***** Material for the task

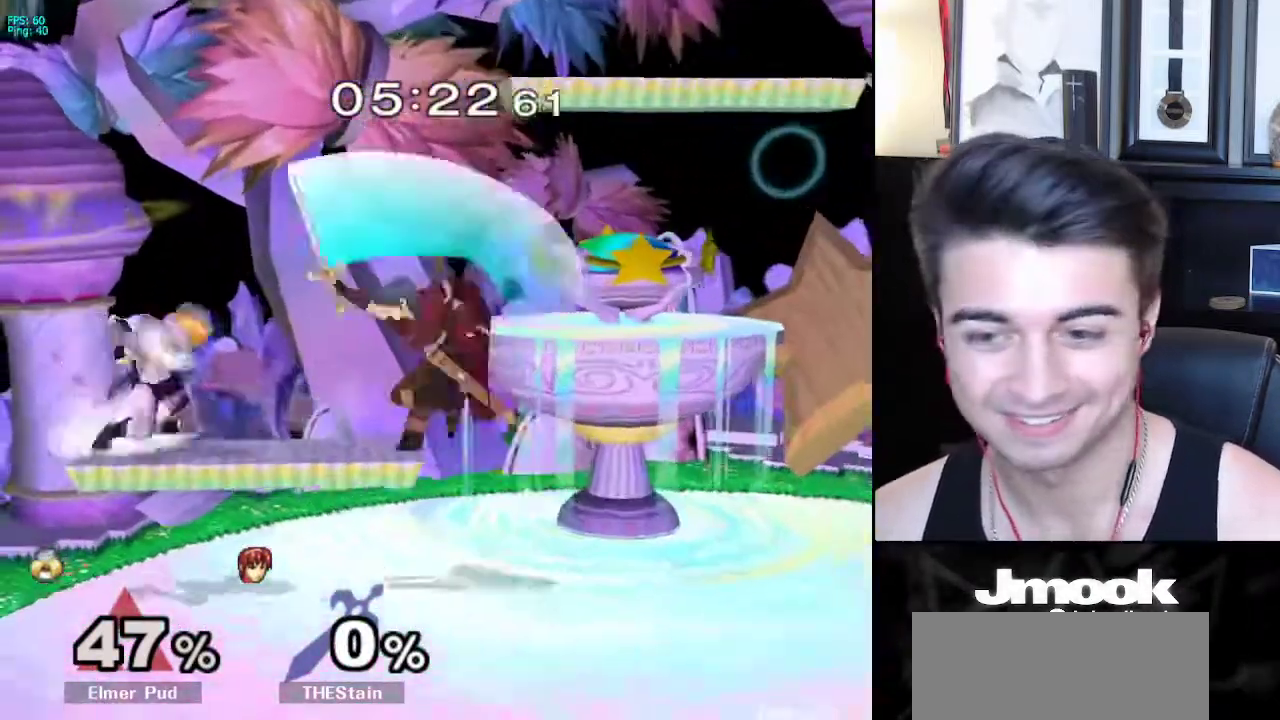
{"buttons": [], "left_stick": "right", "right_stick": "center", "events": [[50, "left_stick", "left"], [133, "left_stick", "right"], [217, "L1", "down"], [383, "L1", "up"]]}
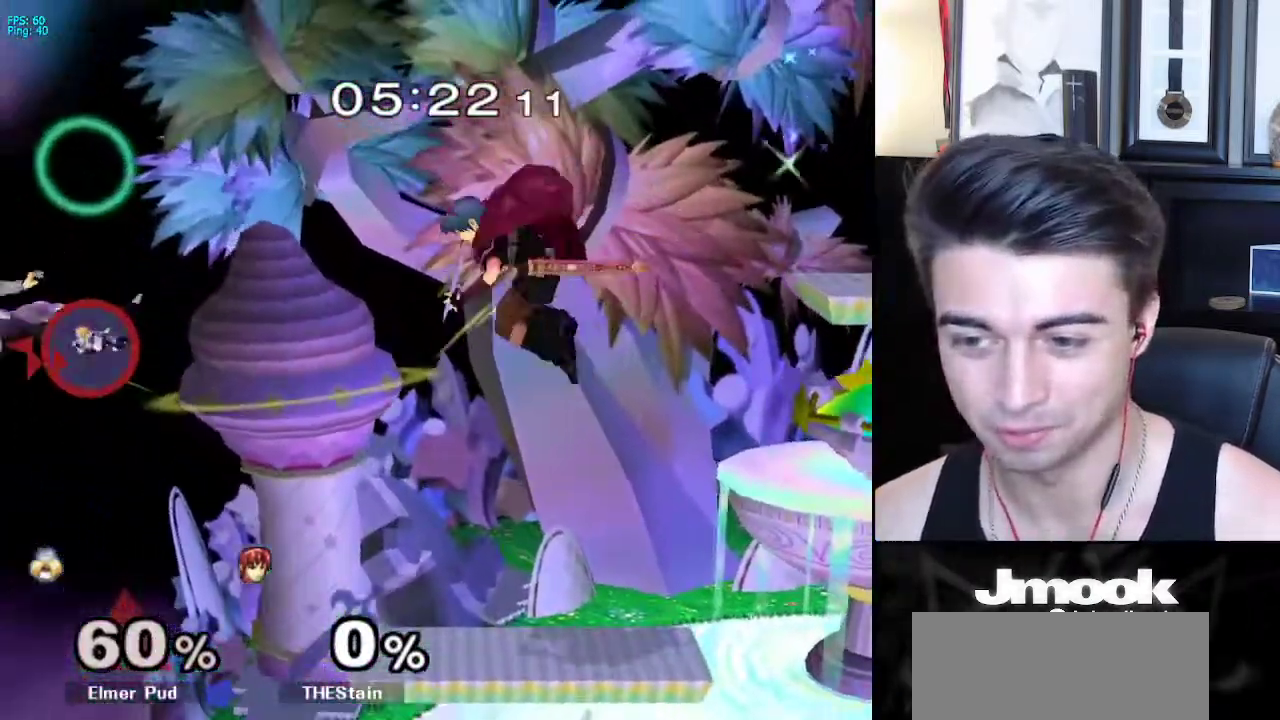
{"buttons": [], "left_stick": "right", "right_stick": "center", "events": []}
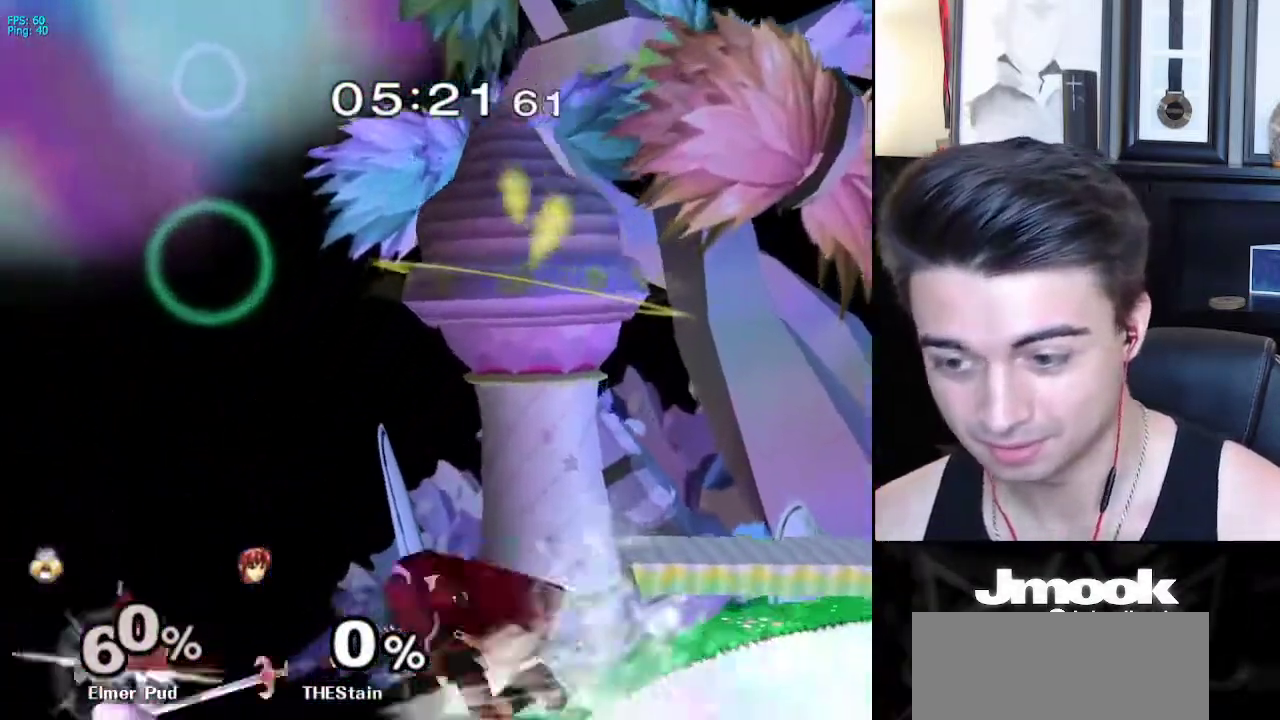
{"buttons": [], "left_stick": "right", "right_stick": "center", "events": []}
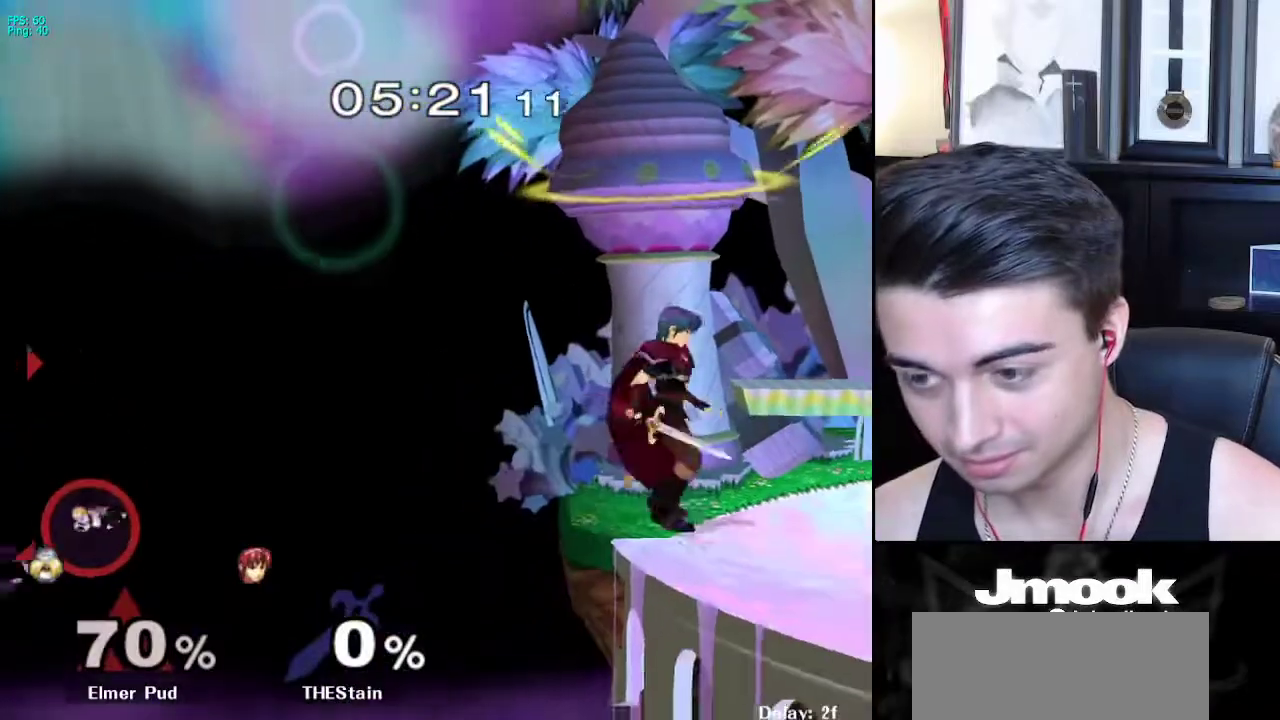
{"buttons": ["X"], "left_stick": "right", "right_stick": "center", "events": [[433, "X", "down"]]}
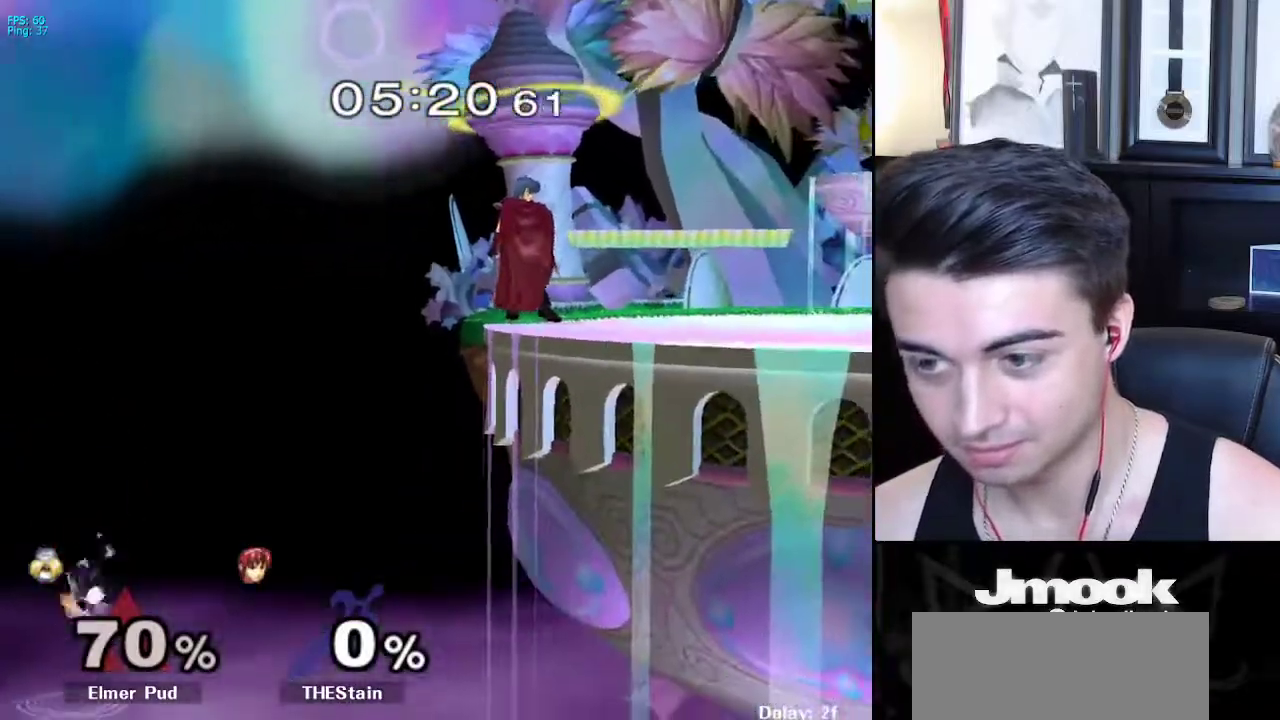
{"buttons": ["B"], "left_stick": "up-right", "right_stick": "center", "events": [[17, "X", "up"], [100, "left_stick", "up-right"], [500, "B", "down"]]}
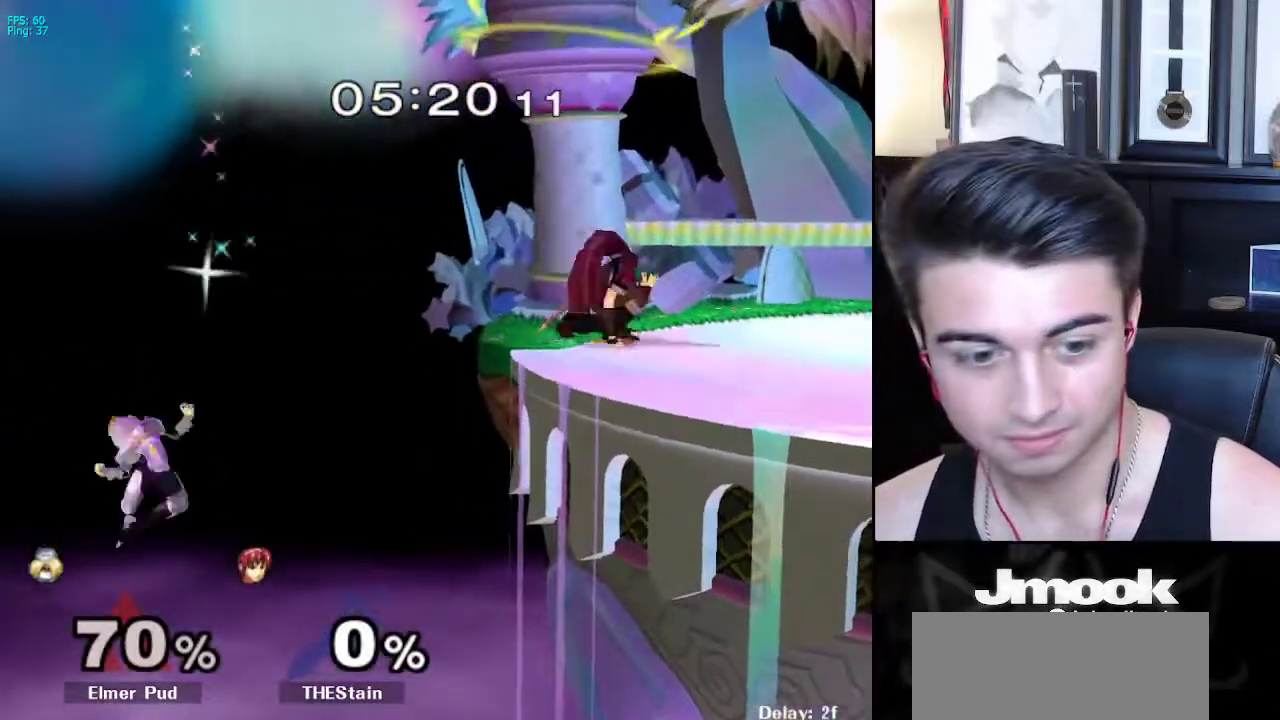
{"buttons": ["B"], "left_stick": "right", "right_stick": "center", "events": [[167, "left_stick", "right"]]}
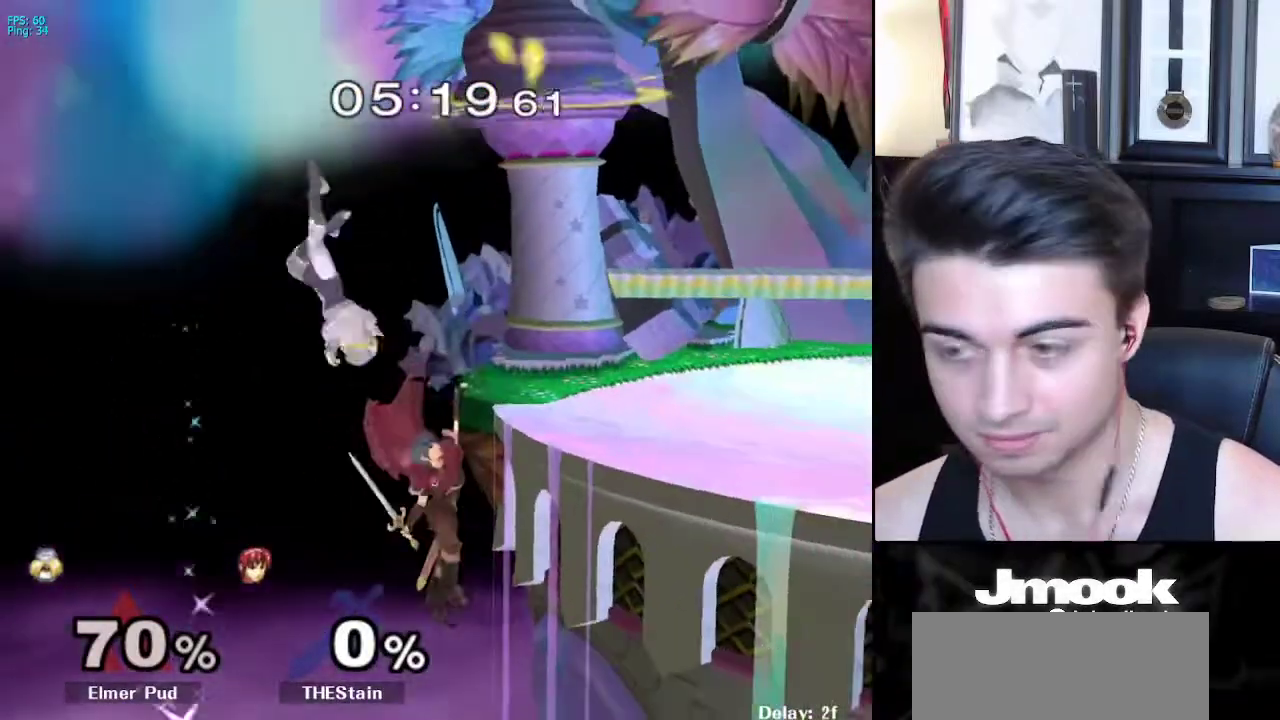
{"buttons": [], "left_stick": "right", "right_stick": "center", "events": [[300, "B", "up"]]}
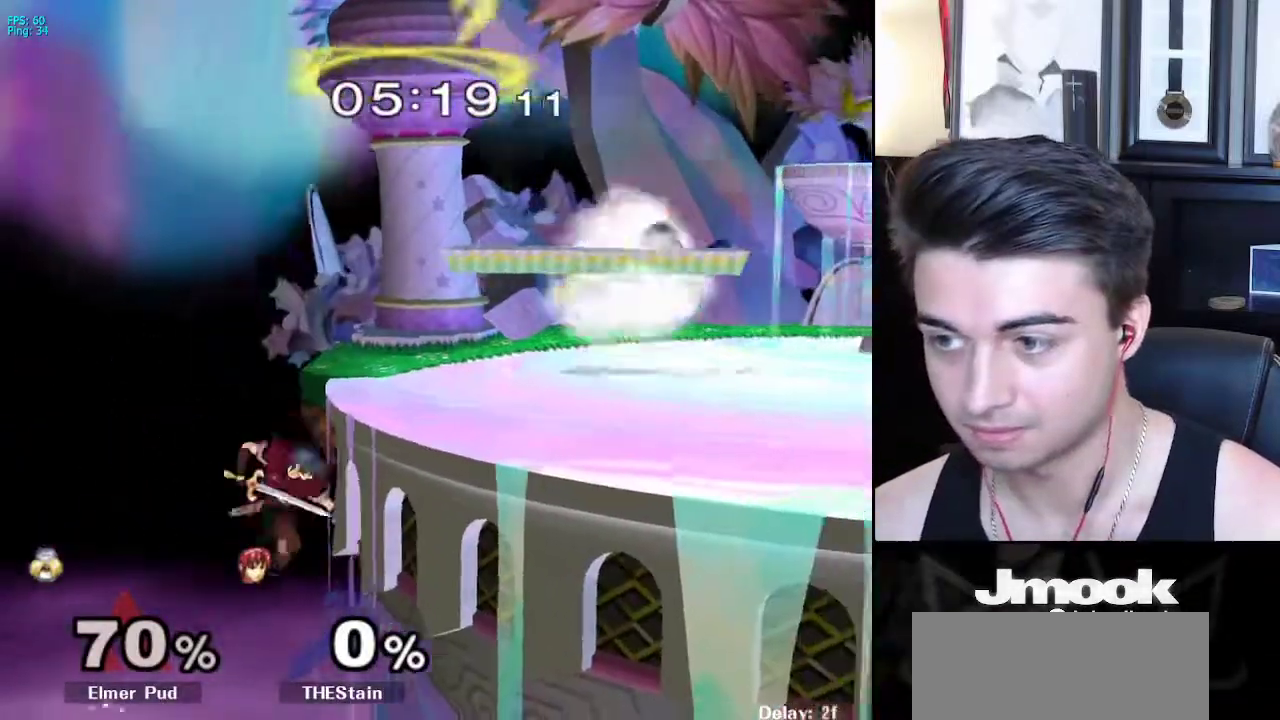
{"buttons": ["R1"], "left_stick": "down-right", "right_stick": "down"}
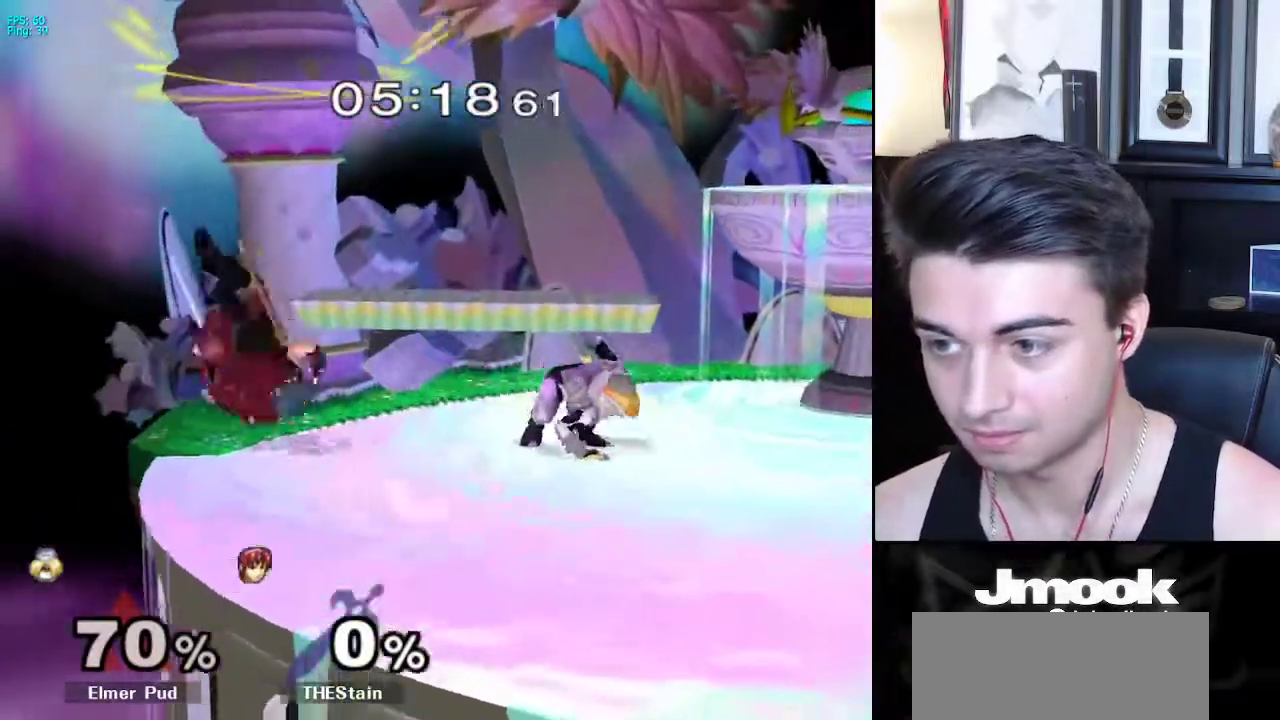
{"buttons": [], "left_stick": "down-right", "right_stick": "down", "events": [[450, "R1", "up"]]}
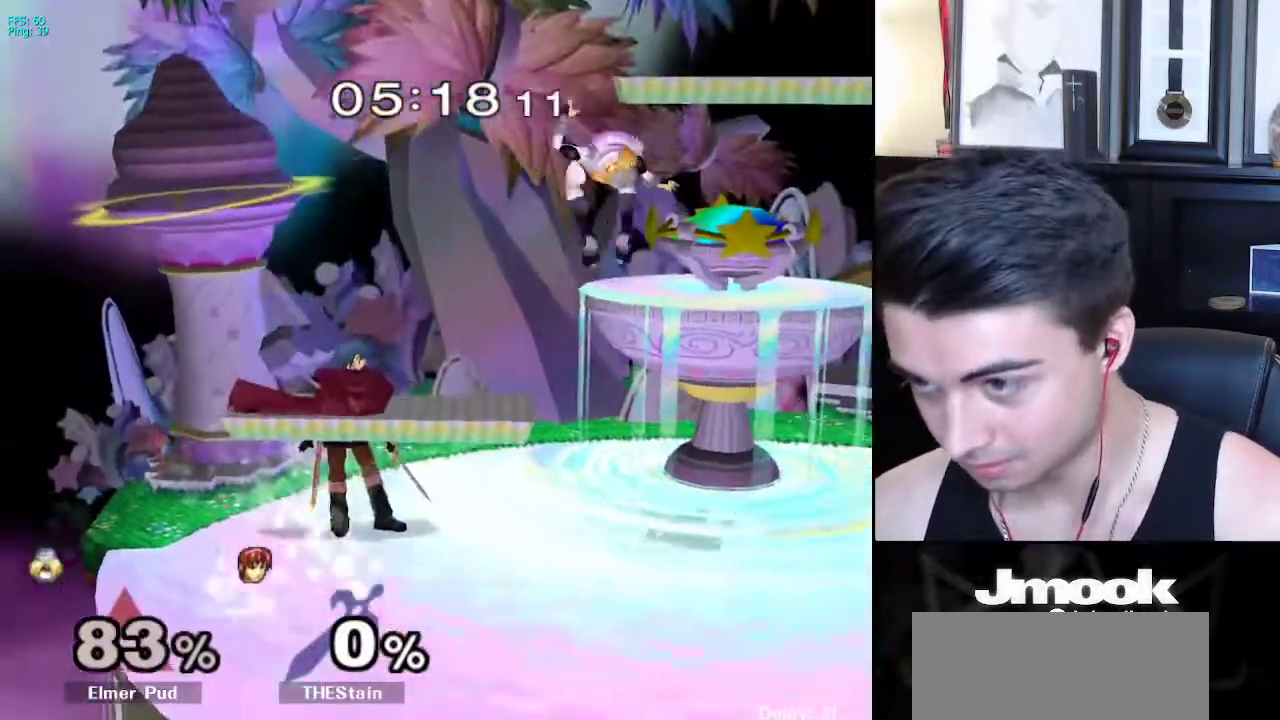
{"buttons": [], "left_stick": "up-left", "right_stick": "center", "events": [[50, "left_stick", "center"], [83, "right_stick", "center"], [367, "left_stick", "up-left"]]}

**********

Task objective:
In the listing above, find every line with the word "center" and copy it.

Written response:
{"buttons": [], "left_stick": "right", "right_stick": "center", "events": [[50, "left_stick", "left"], [133, "left_stick", "right"], [217, "L1", "down"], [383, "L1", "up"]]}
{"buttons": [], "left_stick": "right", "right_stick": "center", "events": []}
{"buttons": [], "left_stick": "right", "right_stick": "center", "events": []}
{"buttons": ["X"], "left_stick": "right", "right_stick": "center", "events": [[433, "X", "down"]]}
{"buttons": ["B"], "left_stick": "up-right", "right_stick": "center", "events": [[17, "X", "up"], [100, "left_stick", "up-right"], [500, "B", "down"]]}
{"buttons": ["B"], "left_stick": "right", "right_stick": "center", "events": [[167, "left_stick", "right"]]}
{"buttons": [], "left_stick": "right", "right_stick": "center", "events": [[300, "B", "up"]]}
{"buttons": [], "left_stick": "up-left", "right_stick": "center", "events": [[50, "left_stick", "center"], [83, "right_stick", "center"], [367, "left_stick", "up-left"]]}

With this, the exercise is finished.